AIM OF THE TASK: Please substitute "Brush-Top Tin" for "Brush Top Can" everywhere in the data below, then write out all of the data again without the pictures and with nothing else changed.

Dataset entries

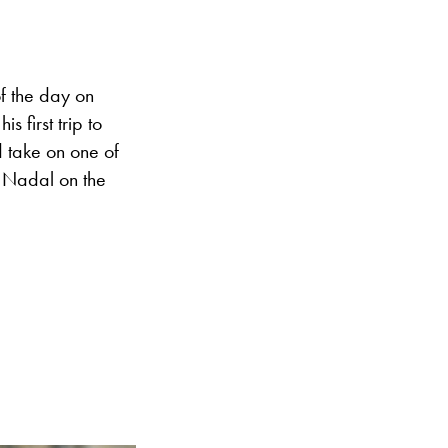
f the day on
s first trip to
d take on one of
l Nadal on the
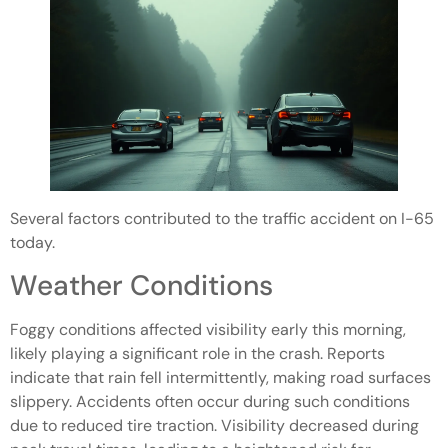
Several factors contributed to the traffic accident on I-65
today.
Weather Conditions
Foggy conditions affected visibility early this morning,
likely playing a significant role in the crash. Reports
indicate that rain fell intermittently, making road surfaces
slippery. Accidents often occur during such conditions
due to reduced tire traction. Visibility decreased during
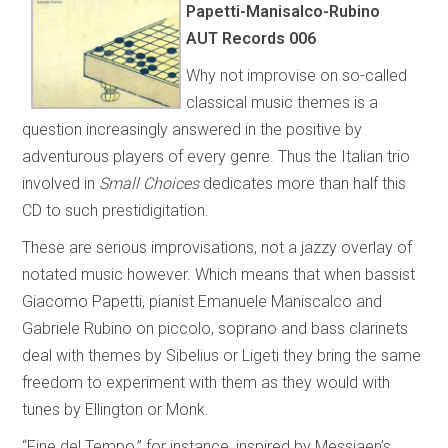
Papetti-Manisalco-Rubino
AUT Records 006
Why not improvise on so-called
classical music themes is a
question increasingly answered in the positive by
adventurous players of every genre. Thus the Italian trio
involved in
Small Choices
dedicates more than half this
CD to such prestidigitation.
These are serious improvisations, not a jazzy overlay of
notated music however. Which means that when bassist
Giacomo Papetti, pianist Emanuele Maniscalco and
Gabriele Rubino on piccolo, soprano and bass clarinets
deal with themes by Sibelius or Ligeti they bring the same
freedom to experiment with them as they would with
tunes by Ellington or Monk.
“Fine del Tempo,” for instance, inspired by Messiaen’s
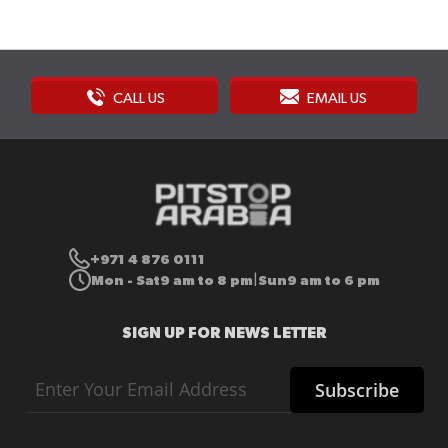
CALL US
EMAIL US
+971 4 876 0111
Mon - Sat
9 am to 8 pm
Sun
9 am to 6 pm
|
SIGN UP FOR NEWS LETTER
Sign
Subscribe
Up
for
Our
Newsletter:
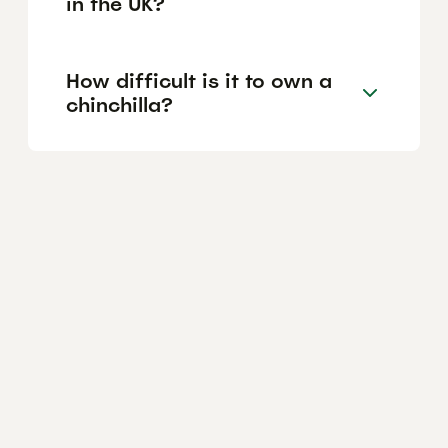
in the UK?
How difficult is it to own a
chinchilla?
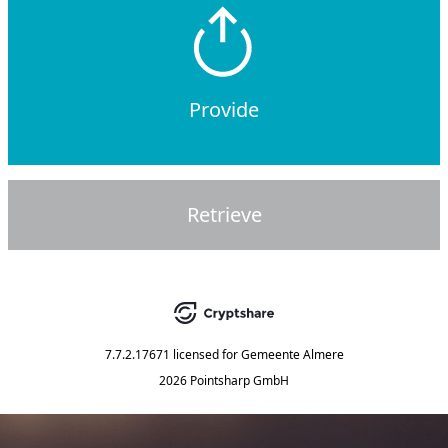
Provide
Retrieve
7.7.2.17671
licensed for
Gemeente Almere
2026 Pointsharp GmbH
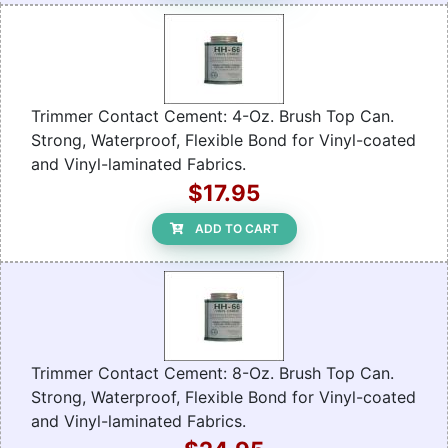
Trimmer Contact Cement: 4-Oz. Brush Top Can.
Strong, Waterproof, Flexible Bond for Vinyl-coated
and Vinyl-laminated Fabrics.
$17.95
ADD TO CART
Trimmer Contact Cement: 8-Oz. Brush Top Can.
Strong, Waterproof, Flexible Bond for Vinyl-coated
and Vinyl-laminated Fabrics.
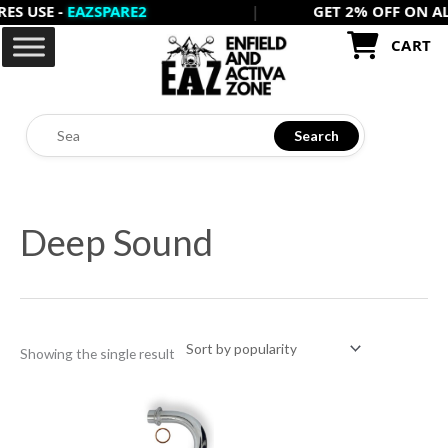
USE -
EAZSPARE2
|
GET 2% OFF ON ALL PR
Skip
to
CART
content
Search
Deep Sound
Showing the single result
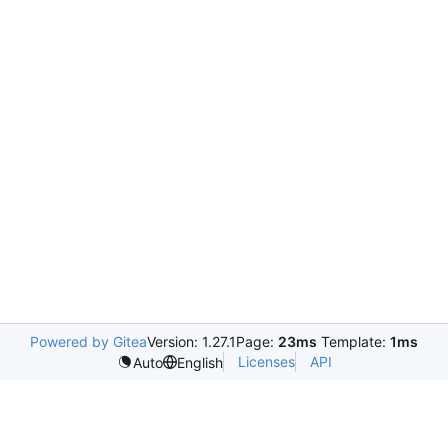
Powered by Gitea
Version: 1.27.1
Page:
23ms
Template:
1ms
Licenses
API
Auto
English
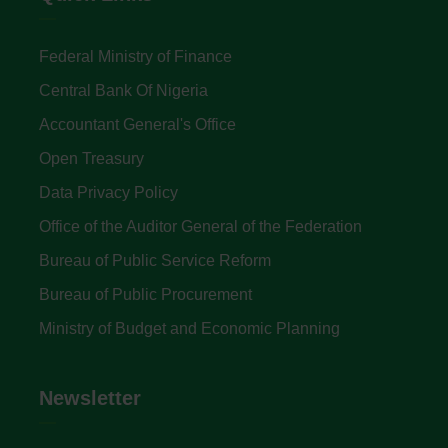
Federal Ministry of Finance
Central Bank Of Nigeria
Accountant General's Office
Open Treasury
Data Privacy Policy
Office of the Auditor General of the Federation
Bureau of Public Service Reform
Bureau of Public Procurement
Ministry of Budget and Economic Planning
Newsletter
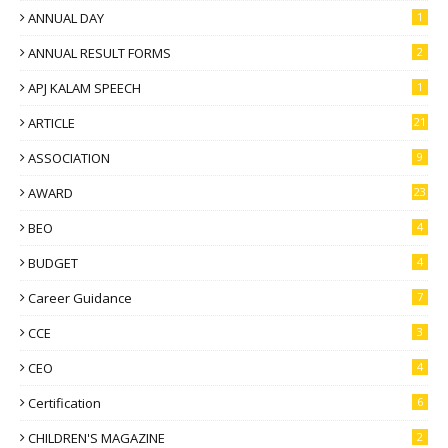
ANNUAL DAY
1
ANNUAL RESULT FORMS
2
APJ KALAM SPEECH
1
ARTICLE
21
ASSOCIATION
9
AWARD
23
BEO
4
BUDGET
4
Career Guidance
7
CCE
3
CEO
4
Certification
6
CHILDREN'S MAGAZINE
2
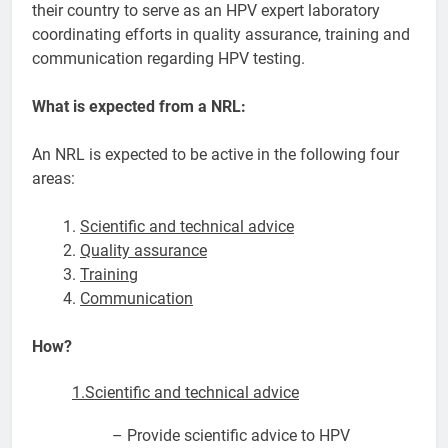
their country to serve as an HPV expert laboratory
coordinating efforts in quality assurance, training and
communication regarding HPV testing.
What is expected from a NRL:
An NRL is expected to be active in the following four
areas:
Scientific and technical advice
Quality assurance
Training
Communication
How?
1.Scientific and technical advice
– Provide scientific advice to HPV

RESULT:
f the day on
s first trip to
d take on one of
l Nadal on the
Several factors contributed to the traffic accident on I-65
today.
Weather Conditions
Foggy conditions affected visibility early this morning,
likely playing a significant role in the crash. Reports
indicate that rain fell intermittently, making road surfaces
slippery. Accidents often occur during such conditions
due to reduced tire traction. Visibility decreased during
Papetti-Manisalco-Rubino
AUT Records 006
Why not improvise on so-called
classical music themes is a
question increasingly answered in the positive by
adventurous players of every genre. Thus the Italian trio
involved in
Small Choices
dedicates more than half this
CD to such prestidigitation.
These are serious improvisations, not a jazzy overlay of
notated music however. Which means that when bassist
Giacomo Papetti, pianist Emanuele Maniscalco and
Gabriele Rubino on piccolo, soprano and bass clarinets
deal with themes by Sibelius or Ligeti they bring the same
freedom to experiment with them as they would with
tunes by Ellington or Monk.
“Fine del Tempo,” for instance, inspired by Messiaen’s
CALL US
EMAIL US
+971 4 876 0111
Mon - Sat
9 am to 8 pm
Sun
9 am to 6 pm
|
SIGN UP FOR NEWS LETTER
Sign
Subscribe
Up
for
Our
Newsletter:
in the UK?
How difficult is it to own a
chinchilla?
Provide
Retrieve
7.7.2.17671
licensed for
Gemeente Almere
2026 Pointsharp GmbH
Trimmer Contact Cement: 4-Oz. Brush-Top Tin.
Strong, Waterproof, Flexible Bond for Vinyl-coated
and Vinyl-laminated Fabrics.
$17.95
ADD TO CART
Trimmer Contact Cement: 8-Oz. Brush-Top Tin.
Strong, Waterproof, Flexible Bond for Vinyl-coated
and Vinyl-laminated Fabrics.
USE -
EAZSPARE2
|
GET 2% OFF ON ALL PR
Skip
to
CART
content
Search
Deep Sound
Showing the single result
Powered by Gitea
Version: 1.27.1
Page:
23ms
Template:
1ms
Licenses
API
Auto
English
Federal Ministry of Finance
Central Bank Of Nigeria
Accountant General's Office
Open Treasury
Data Privacy Policy
Office of the Auditor General of the Federation
Bureau of Public Service Reform
Bureau of Public Procurement
Ministry of Budget and Economic Planning
Newsletter
ANNUAL DAY
1
ANNUAL RESULT FORMS
2
APJ KALAM SPEECH
1
ARTICLE
21
ASSOCIATION
9
AWARD
23
BEO
4
BUDGET
4
Career Guidance
7
CCE
3
CEO
4
Certification
6
CHILDREN'S MAGAZINE
2
their country to serve as an HPV expert laboratory
coordinating efforts in quality assurance, training and
communication regarding HPV testing.
What is expected from a NRL:
An NRL is expected to be active in the following four
areas:
Scientific and technical advice
Quality assurance
Training
Communication
How?
1.Scientific and technical advice
– Provide scientific advice to HPV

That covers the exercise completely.